Top of Selected text
Run AI models using SNPE or QNN - Qualcomm Dragonwing Documentation

Neural Processing Engine
AI Engine Direct

Deploy a model using Neural Processing Engine

A model DLC (quantized or non-quantized) can be deployed via a SNPE enabled app (an application written using SNPE C/C++ APIs). SNPE offers APIs to load a DLC, select a runtime to run the model, and perform inference, etc.SNPE provides a prebuilt snpe-net-run tool (application written using C APIs) that can load an arbitrary model DLC and run it on provided inputs.

Model file: DLC model file generated by the SNPE converter tool or snpe-dlc-graph-prepare tool (if running on HTP).
Input list: Text file, like the input_list.txt file used during quantization, except input raw files in this list are used for inference. For simplicity in this example, the same input list used for quantization is used for inference.
Runtime: User must select a specific runtime to run the model on target. Available runtime options are CPU, GPU, and DSP (HTP).
Bottom of Selected text
Top of The data
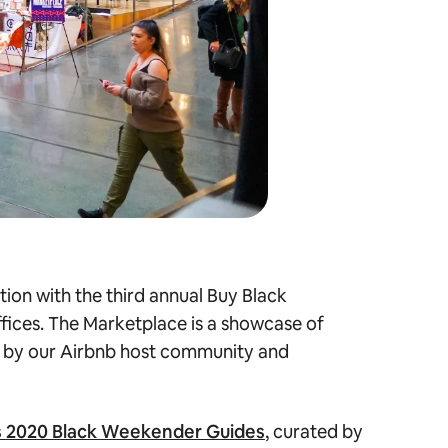
ion with the third annual Buy Black
ffices. The Marketplace is a showcase of
 by our Airbnb host community and
s 2020 Black Weekender Guides
, curated by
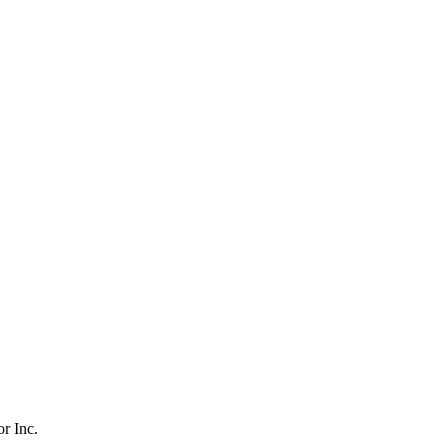
r Inc.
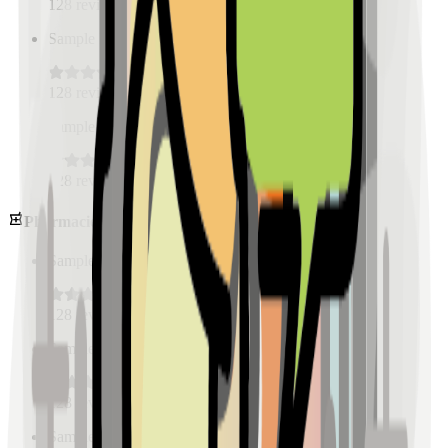
128
reviews
Sample Place Name
(
0.5
km)
128
reviews
Sample Place Name
(
0.5
km)
128
reviews
Pharmacies
Sample Place Name
(
0.5
km)
128
reviews
Sample Place Name
(
0.5
km)
128
reviews
Sample Place Name
(
0.5
km)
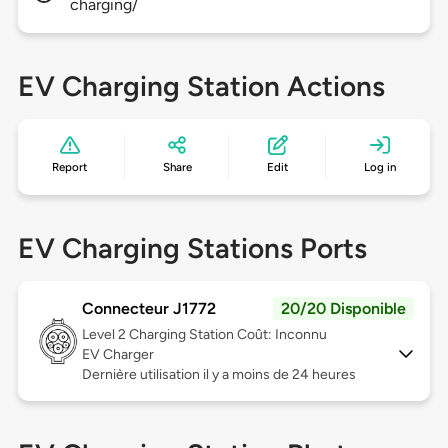
charging/
EV Charging Station Actions
Report
Share
Edit
Log in
EV Charging Stations Ports
Connecteur J1772
20/20 Disponible
Level 2
Charging Station Coût: Inconnu
EV Charger
Dernière utilisation il y a moins de 24 heures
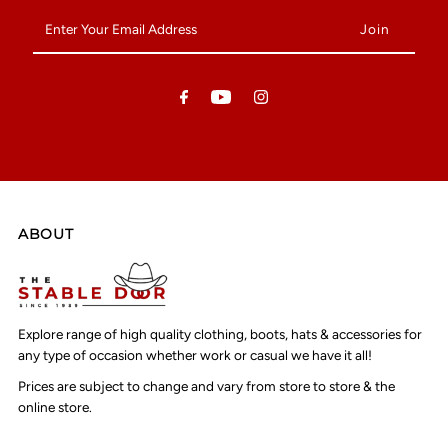
Enter
Your
Email
Address
ABOUT
Explore range of high quality clothing, boots, hats & accessories for
any type of occasion whether work or casual we have it all!
Prices are subject to change and vary from store to store & the
online store.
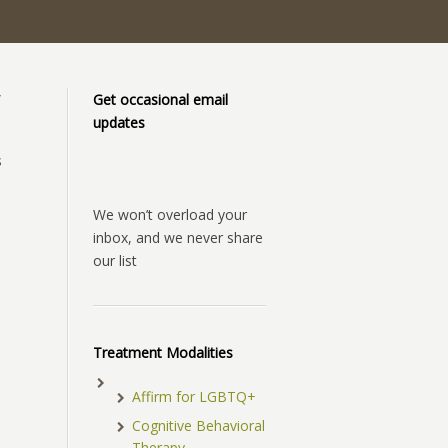
”
Get occasional email
updates
s
We won’t overload your
inbox, and we never share
our list
Treatment Modalities
Affirm for LGBTQ+
Cognitive Behavioral
Therapy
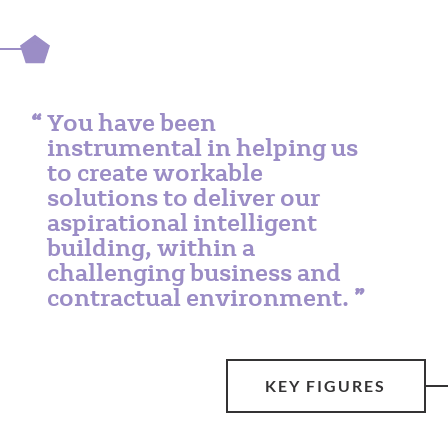
You have been
instrumental in helping us
to create workable
solutions to deliver our
aspirational intelligent
building, within a
challenging business and
contractual environment.
KEY FIGURES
Bottom of The data
According to the page on deploying a model with the Neural Processing Engine, which runtime options can be chosen for running the model on target?

**Solution to the exercise:**
CPU, GPU, and DSP (HTP).